• Marche à suivre:
Pourriez-vous rédiger la suite du texte sur l'intégration des normes internationales en France et en Allemagne, à partir de sa dernière phrase ?

L'intégration de normes internationales dans l'ordre juridique interne en France et en Allemagne: La hiérarchie des normes
Traditionnellement, on envisage un système juridique interne comme un ordre cohérent de normes nationales, avec un bloc de constitutionnalité comme norme fondamentale. Il s'organise selon le principe de la hiérarchie des normes, qui stipule que toute norme juridique doit être encadrée et fondée sur une norme supérieure. Ce concept a notamment été élaboré par Hans Kelsen ainsi que par son disciple Adolf Merkel (Klaus F.Röhl, Allgemeine Rechtslehre, p.276).
Or, on constate aujourd’hui le développement continu de normes au niveau international et qui, loin de rester purement interétatiques, visent à affecter les ordres juridiques internes des États. Face à ce phénomène, des États comme la France et l'Allemagne (RFA) ont développé des mécanismes leur permettant d'intégrer des normes issues d’un ordre extra-étatique dans leurs hiérarchies des normes respectives.
Avec une coopération très avancée et l’appartenance à un même ensemble régional, l’espace communautaire européen, il n’est point surprenant que ces deux pays sont confrontés aux mêmes problématiques, et qu'il y a dans leurs approches une certaine convergence. Par contre, la stratégie nationale pour approcher cette problématique ne reste pas sans conséquence.
Consécration de la hiérarchie des normes au plan national
Un premier constat peut paraître banal: il n’y a pas de Constitution supérieure qui serait le fondement de la Constitution française de 1958 ou du Grundgesetz (GG) allemand. Même la “Constitution Européenne”, rejetée en 2005, ne prétendait être le fondement des systèmes nationaux. C’est la Constitution nationale qui reste la source primaire de l’ordre étatique.
La lecture de l’ordre constitutionnel français peut se faire selon le schéma suivant: La Constitution supérieure à toute autre norme, suivie par les lois organiques, les lois ordinaires (ou bien des règlements autonomes), les règlements et et puis les actes administratifs.
La disposition centrale réputée d’instaurer hiérarchie des normes du GG est l’article 20 §3 (Helmuth Schulze-Fielitz in Dreier, Grundgesetz Kommentar Band 2, p.217, n°81). Le législateur est soumis au bloc de constitutionnalité, l'exécutif est soumis ‘à la loi et au droit’. Il est à noter que la soumission stricte du législateur à la Constitution distingue les deux systèmes allemand et français de la conception de la ‘souveraineté parlementaire’ développée par la civilisation britannique (Karl-Peter Sommermann in Mangoldt/Klein/Starck, GG Kommentar Band 2, p.106 n°244).
Le respect de cette hiérarchie en RFA est contrôlé par les juges, soumis ‘à la loi et au droit’ eux aussi, la constitutionnalité de la loi étant contrôlée à son tour par la Cour Constitutionnelle allemande (Bundesverfassungsgericht, BVerfG) selon les dispositions de l’article 92 et suivants du GG.

• Données présentées:

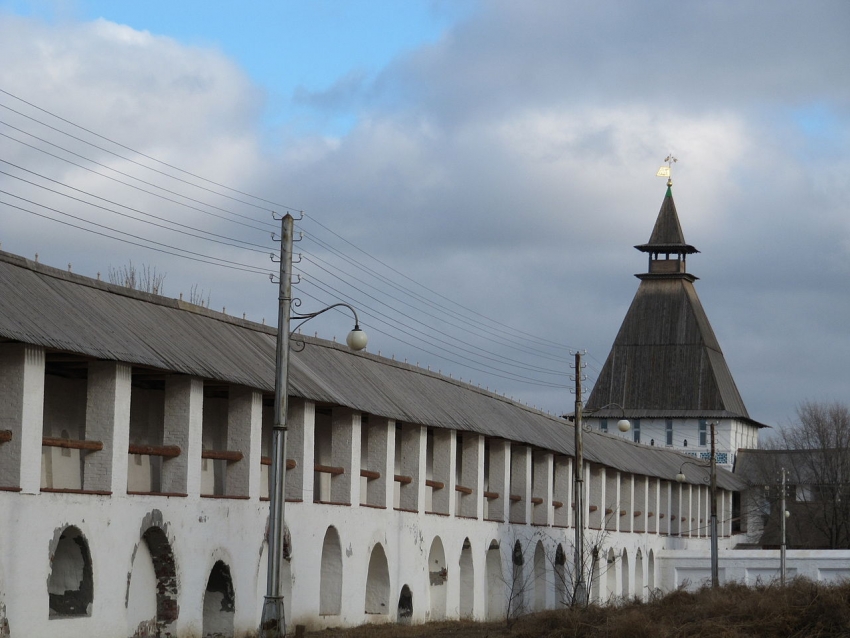
What are the coordinates of `arch windows` in the screenshot? It's located at (69, 575), (218, 602), (337, 579), (465, 587).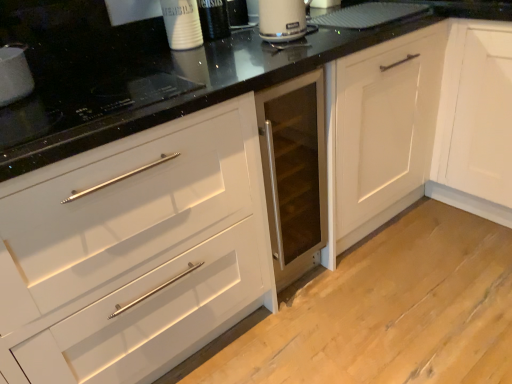
Question: Is black glass cooktop at upper left, which appears as the first appliance when viewed from the right, inside or outside of matte black induction cooktop at upper left, placed as the first appliance when sorted from left to right?

Choices:
 (A) inside
 (B) outside

Answer: (B)

Question: Based on their sizes in the image, would you say black glass cooktop at upper left, marked as the second appliance in a left-to-right arrangement, is bigger or smaller than matte black induction cooktop at upper left, placed as the first appliance when sorted from left to right?

Choices:
 (A) small
 (B) big

Answer: (B)

Question: Estimate the real-world distances between objects in this image. Which object is closer to the matte white kettle at upper center?

Choices:
 (A) matte black induction cooktop at upper left, marked as the second appliance in a right-to-left arrangement
 (B) white matte cabinet at center
 (C) black glass cooktop at upper left, which appears as the first appliance when viewed from the right

Answer: (B)

Question: Based on their relative distances, which object is farther from the black glass cooktop at upper left, marked as the second appliance in a left-to-right arrangement?

Choices:
 (A) matte black induction cooktop at upper left, marked as the second appliance in a right-to-left arrangement
 (B) matte white kettle at upper center
 (C) white matte cabinet at center

Answer: (C)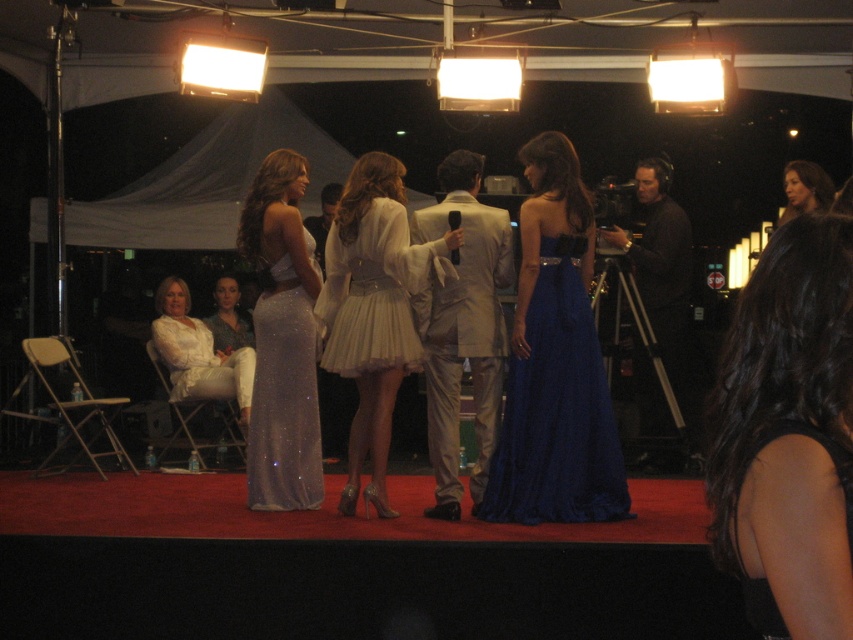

• Résultat obtenu:
Une caractéristique notable et bien connue du droit allemand est le principe fédéral du GG. Dans le système juridique interne, il a pour conséquence d’accorder aux Länder (entités fédérées) leurs propres hiérarchies des normes, qui font écho à l’ordre national, avec une Constitution propre, des lois et des règlements, mais soumises à leur tour à toute norme fédérale (article 31 GG).
L'intégration des traités dans la hiérarchie nationale
L’existence d’un ordre international et son impacte sur l’ordre interne sont reconnus par des nombreuses dispositions aussi bien dans le GG que dans la Constitution française.
L’article 59§2 GG semble inspiré de l’école dite 'dualiste', selon laquelle une norme internationale ne peut entrer au droit interne en tant que telle, étant issue d'une sphère différente. En effet, I'article stipule que les traités internationaux supposés d’affecter l’ordre national nécessitent la création d’une norme nationale équivalente.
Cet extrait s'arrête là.